[ÜBUNGSTEXT]
Wichtig aus der Sicht der Caritas:
◆ Besonders vulnerable Gruppen wie jüngere Kinder und Jugendliche (unter 16-Jährige), Mädchen (die nur einen sehr geringen Anteil der umF ausmachen), umF mit gesundheitlichen Beeinträchtigungen oder Behinderungen müssen in jedem Fall in "regulären" (Jugend-)Hilfeeinrichtungen und mit den entsprechenden Standards untergebracht werden.
◆ Es muss verhindert werden, dass gerade 18 Jahre alt gewordene umF automatisch wieder aus der Jugendhilfe herausgenommen und zum Beispiel in Gemeinschaftsunterkünften untergebracht werden. Dies kann den begonnenen Hilfeprozess konterkarieren.
◆ Nachfolgende Hilfen für umF müssen verstärkt in den Blick genommen werden. Sie brauchen in vielen Fällen psychosoziale Hilfen, Schulplätze, Wohnraum, um selbstständig zu werden, Sprachkurse etc. Dies ist eine weitere Herausforderung, da diese Anschlusssysteme ebenfalls sehr ausgelastet sind.
◆ Die Caritas ist sich der Dringlichkeit der Situation und der Notwendigkeit, Übergangslösungen zu finden sehr bewusst. Gleichzeitig ist es für sie wie für viele anderen Akteure schwierig, zusätzliches Personal und zusätzlichen Wohnraum zu akquirieren. Unterstützend wirkt dabei, dass die Finanzierung von Übergangslösungen durch die Kostenträger kurz- und mittelfristig gesichert sowie die Schaffung von Lösungen in Bezug auf Betriebserlaubnis und eingesetztes Personal rechtssicher geklärt sind. Somit
werden die Risiken für die Träger minimiert und es können neues Personal gewonnen und neue Mietverträge abgeschlossen werden.

[ARBEITSANWEISUNGEN]
1. Fassen Sie den Absatz des Caritas-Textes, der mit „Nachfolgende Hilfen für umF“ beginnt, als Liste zusammen und behalten Sie dabei seine wesentlichen Aussagen bei.
2. Geben Sie den Abschnitt des Caritas-Textes wörtlich wieder, der mit „Wichtig aus der“ beginnt und bis einschließlich „Standards untergebracht werden.“ reicht.
Stützen Sie sich ausschließlich auf den Caritas-Text.

[DATEN ZUR PRÜFUNG]

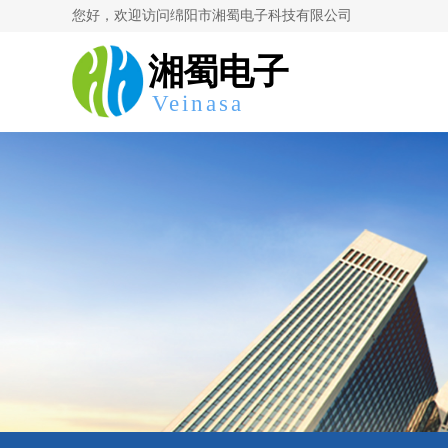
您好，欢迎访问绵阳市湘蜀电子科技有限公司
湘蜀
电
子
Veinasa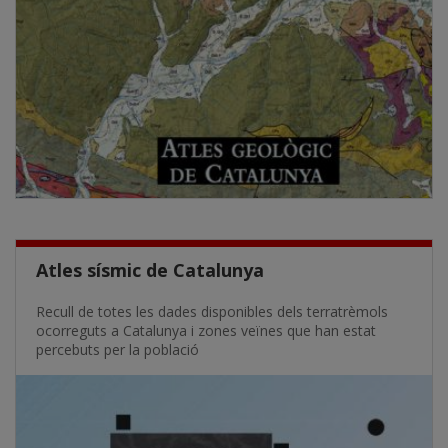
Atles sísmic de Catalunya
Recull de totes les dades disponibles dels terratrèmols
ocorreguts a Catalunya i zones veïnes que han estat
percebuts per la població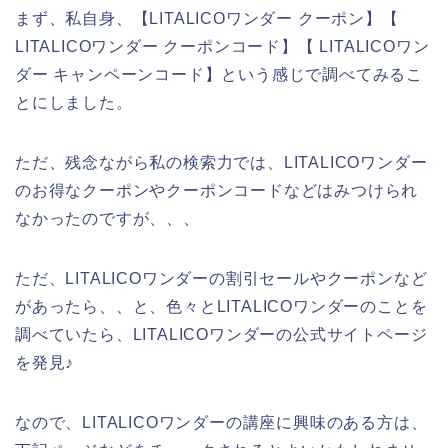
まず、私自身、【LITALICOワンダー クーポン】【
LITALICOワンダー クーポンコード】【 LITALICOワン
ダー キャンペーンコード】という感じで調べてみるこ
とにしました。
ただ、残念ながら私の検索力では、LITALICOワンダー
のお得なクーポンやクーポンコードなどはみつけられ
なかったのですが、、、
ただ、LITALICOワンダーの割引セールやクーポンなど
があったら、、と、色々とLITALICOワンダーのことを
調べていたら、LITALICOワンダーの公式サイトページ
を発見♪
なので、LITALICOワンダーの講座に興味のある方は、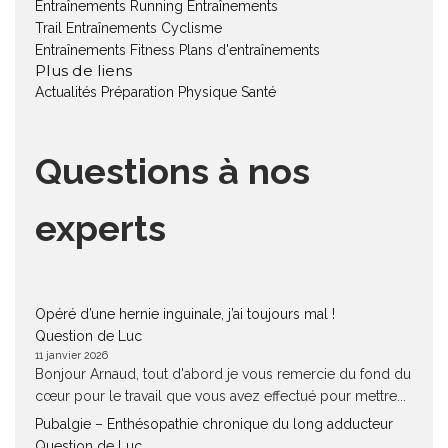
Entraînements Running
Entraînements
Trail
Entraînements Cyclisme
Entraînements Fitness
Plans d'entraînements
Plus de liens
Actualités
Préparation Physique
Santé
Questions à nos
experts
Opéré d’une hernie inguinale, j’ai toujours mal !
Question de Luc
11 janvier 2026
Bonjour Arnaud, tout d'abord je vous remercie du fond du
cœur pour le travail que vous avez effectué pour mettre...
Pubalgie – Enthésopathie chronique du long adducteur
Question de Luc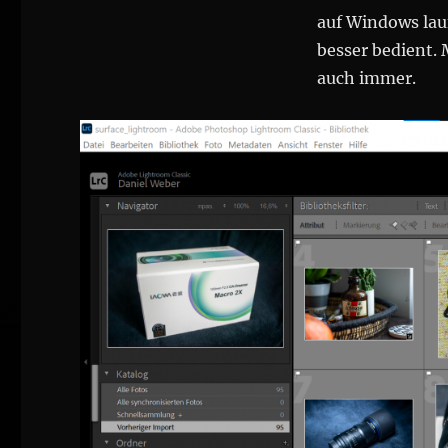
auf Windows lauf
besser bedient. 
auch immer.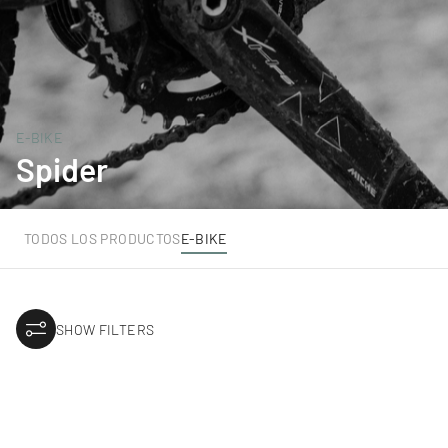
E-BIKE
Spider
TODOS LOS PRODUCTOS
E-BIKE
SHOW FILTERS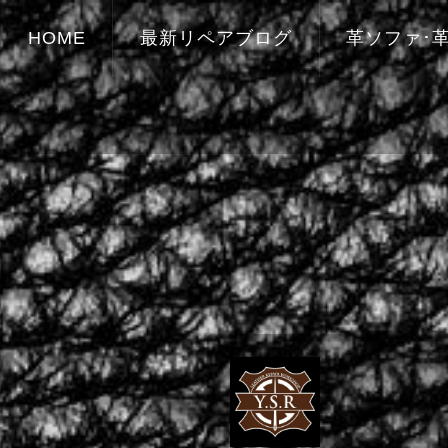
HOME
最新リペアブログ
革ソファ･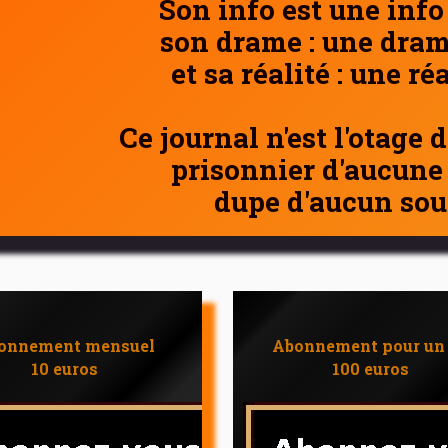
Son info est une info
son drame : une dram
et sa réalité : une ré
Ce journal n'est l'otage 
prisonnier d'aucune
dupe d'aucun sou
onnement mensuel
Abonnement pour un
10 euros
100 euros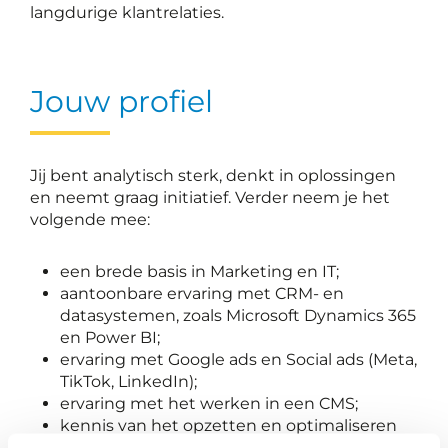
langdurige klantrelaties.
Jouw profiel
Jij bent analytisch sterk, denkt in oplossingen
en neemt graag initiatief. Verder neem je het
volgende mee:
een brede basis in Marketing en IT;
aantoonbare ervaring met CRM- en
datasystemen, zoals Microsoft Dynamics 365
en Power BI;
ervaring met Google ads en Social ads (Meta,
TikTok, LinkedIn);
ervaring met het werken in een CMS;
kennis van het opzetten en optimaliseren
van customer journeys gericht op conversie;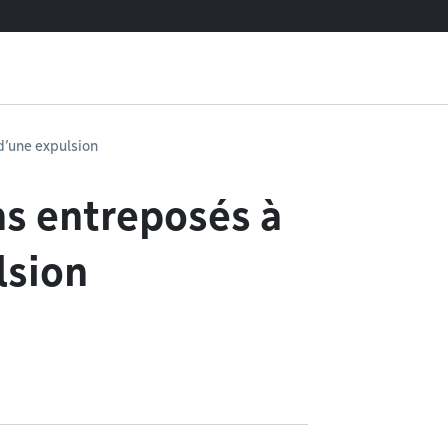
d’une expulsion
ns entreposés à
lsion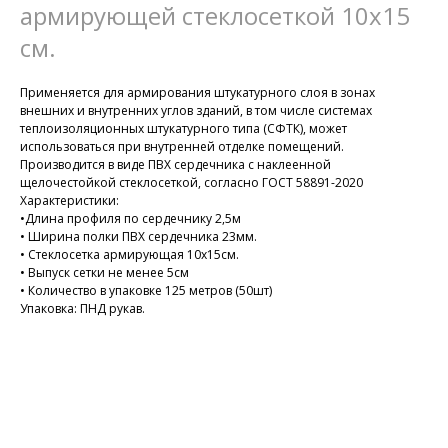
армирующей стеклосеткой 10х15
см.
Применяется для армирования штукатурного слоя в зонах
внешних и внутренних углов зданий, в том числе системах
теплоизоляционных штукатурного типа (СФТК), может
использоваться при внутренней отделке помещений.
Производится в виде ПВХ сердечника с наклеенной
щелочестойкой стеклосеткой, согласно ГОСТ 58891-2020
Характеристики:
•Длина профиля по сердечнику 2,5м
• Ширина полки ПВХ сердечника 23мм.
• Стеклосетка армирующая 10х15см.
• Выпуск сетки не менее 5см
• Количество в упаковке 125 метров (50шт)
Упаковка: ПНД рукав.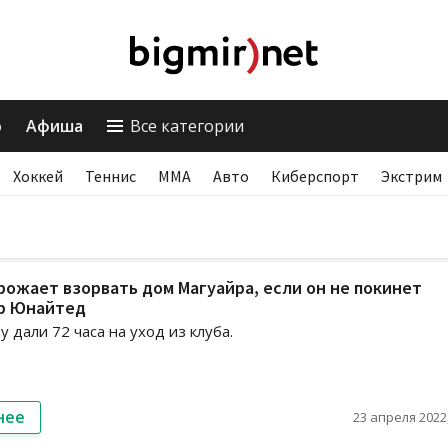
о
Афиша
Все категории
Хоккей
Теннис
ММА
Авто
Киберспорт
Экстрим
рожает взорвать дом Магуайра, если он не покинет
р Юнайтед
 дали 72 часа на уход из клуба.
нее
23 апреля 2022,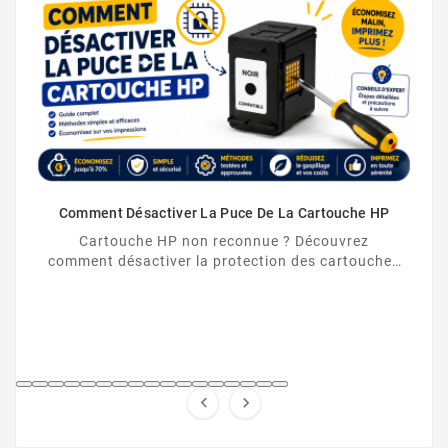
Comment Désactiver La Puce De La Cartouche HP
Cartouche HP non reconnue ? Découvrez
comment désactiver la protection des cartouches
HP et contourner la puce HP en toute légalité.

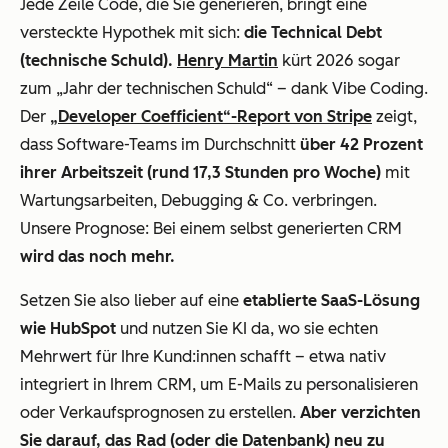
Jede Zeile Code, die Sie generieren, bringt eine
versteckte Hypothek mit sich:
die Technical Debt
(technische Schuld).
Henry Martin
kürt 2026 sogar
zum „Jahr der technischen Schuld“ – dank Vibe Coding.
Der
„Developer Coefficient“-Report von Stripe
zeigt,
dass Software-Teams im Durchschnitt
über 42 Prozent
ihrer Arbeitszeit (rund 17,3 Stunden pro Woche)
mit
Wartungsarbeiten, Debugging & Co. verbringen.
Unsere Prognose: Bei einem selbst generierten CRM
wird das noch mehr.
Setzen Sie also lieber auf eine
etablierte SaaS-Lösung
wie HubSpot
und nutzen Sie KI da, wo sie echten
Mehrwert für Ihre Kund:innen schafft – etwa nativ
integriert in Ihrem CRM, um E-Mails zu personalisieren
oder Verkaufsprognosen zu erstellen.
Aber verzichten
Sie darauf, das Rad (oder die Datenbank) neu zu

[LÖSUNGEN]
1.
- Nachfolgende Hilfen für umF müssen stärker beachtet werden.
- Viele umF brauchen psychosoziale Hilfen, Schulplätze, Wohnraum für ein selbstständiges Leben, Sprachkurse und Ähnliches.
- Das ist eine weitere Herausforderung, weil auch diese Anschlusssysteme sehr ausgelastet sind.

2.
Wichtig aus der Sicht der Caritas:
◆ Besonders vulnerable Gruppen wie jüngere Kinder und Jugendliche (unter 16-Jährige), Mädchen (die nur einen sehr geringen Anteil der umF ausmachen), umF mit gesundheitlichen Beeinträchtigungen oder Behinderungen müssen in jedem Fall in "regulären" (Jugend-)Hilfeeinrichtungen und mit den entsprechenden Standards untergebracht werden.